Required action: Restate the listing in full, keeping every word as it is.

Supplied material:
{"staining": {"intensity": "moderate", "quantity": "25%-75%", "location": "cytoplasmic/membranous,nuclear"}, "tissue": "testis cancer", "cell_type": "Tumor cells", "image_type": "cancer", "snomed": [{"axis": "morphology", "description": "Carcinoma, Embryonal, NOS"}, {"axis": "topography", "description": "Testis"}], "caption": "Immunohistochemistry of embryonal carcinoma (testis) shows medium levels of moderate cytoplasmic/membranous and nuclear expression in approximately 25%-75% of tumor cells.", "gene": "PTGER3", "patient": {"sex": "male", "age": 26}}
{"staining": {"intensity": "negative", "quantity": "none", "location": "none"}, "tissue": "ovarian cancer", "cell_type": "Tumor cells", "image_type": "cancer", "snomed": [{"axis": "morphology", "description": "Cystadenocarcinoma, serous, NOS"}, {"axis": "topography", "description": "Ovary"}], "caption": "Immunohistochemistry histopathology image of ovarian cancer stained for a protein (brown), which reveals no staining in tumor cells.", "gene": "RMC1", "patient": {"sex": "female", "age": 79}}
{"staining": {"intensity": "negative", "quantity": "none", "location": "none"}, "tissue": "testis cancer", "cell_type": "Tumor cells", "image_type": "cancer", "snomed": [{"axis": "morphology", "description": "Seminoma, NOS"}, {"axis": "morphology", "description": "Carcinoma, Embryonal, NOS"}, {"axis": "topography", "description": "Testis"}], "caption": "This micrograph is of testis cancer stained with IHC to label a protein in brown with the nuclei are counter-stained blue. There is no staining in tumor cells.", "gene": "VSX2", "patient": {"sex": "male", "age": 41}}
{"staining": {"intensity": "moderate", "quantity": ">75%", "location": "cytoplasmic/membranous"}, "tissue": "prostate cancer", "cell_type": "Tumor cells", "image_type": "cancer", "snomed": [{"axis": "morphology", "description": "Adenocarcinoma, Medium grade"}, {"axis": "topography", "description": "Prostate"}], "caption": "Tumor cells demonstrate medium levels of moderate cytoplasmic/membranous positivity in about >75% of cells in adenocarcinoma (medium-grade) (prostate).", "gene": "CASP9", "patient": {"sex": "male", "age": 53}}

Answer to this problem:
{"staining": {"intensity": "moderate", "quantity": "25%-75%", "location": "cytoplasmic/membranous,nuclear"}, "tissue": "testis cancer", "cell_type": "Tumor cells", "image_type": "cancer", "snomed": [{"axis": "morphology", "description": "Carcinoma, Embryonal, NOS"}, {"axis": "topography", "description": "Testis"}], "caption": "Immunohistochemistry of embryonal carcinoma (testis) shows medium levels of moderate cytoplasmic/membranous and nuclear expression in approximately 25%-75% of tumor cells.", "gene": "PTGER3", "patient": {"sex": "male", "age": 26}}
{"staining": {"intensity": "negative", "quantity": "none", "location": "none"}, "tissue": "ovarian cancer", "cell_type": "Tumor cells", "image_type": "cancer", "snomed": [{"axis": "morphology", "description": "Cystadenocarcinoma, serous, NOS"}, {"axis": "topography", "description": "Ovary"}], "caption": "Immunohistochemistry histopathology image of ovarian cancer stained for a protein (brown), which reveals no staining in tumor cells.", "gene": "RMC1", "patient": {"sex": "female", "age": 79}}
{"staining": {"intensity": "negative", "quantity": "none", "location": "none"}, "tissue": "testis cancer", "cell_type": "Tumor cells", "image_type": "cancer", "snomed": [{"axis": "morphology", "description": "Seminoma, NOS"}, {"axis": "morphology", "description": "Carcinoma, Embryonal, NOS"}, {"axis": "topography", "description": "Testis"}], "caption": "This micrograph is of testis cancer stained with IHC to label a protein in brown with the nuclei are counter-stained blue. There is no staining in tumor cells.", "gene": "VSX2", "patient": {"sex": "male", "age": 41}}
{"staining": {"intensity": "moderate", "quantity": ">75%", "location": "cytoplasmic/membranous"}, "tissue": "prostate cancer", "cell_type": "Tumor cells", "image_type": "cancer", "snomed": [{"axis": "morphology", "description": "Adenocarcinoma, Medium grade"}, {"axis": "topography", "description": "Prostate"}], "caption": "Tumor cells demonstrate medium levels of moderate cytoplasmic/membranous positivity in about >75% of cells in adenocarcinoma (medium-grade) (prostate).", "gene": "CASP9", "patient": {"sex": "male", "age": 53}}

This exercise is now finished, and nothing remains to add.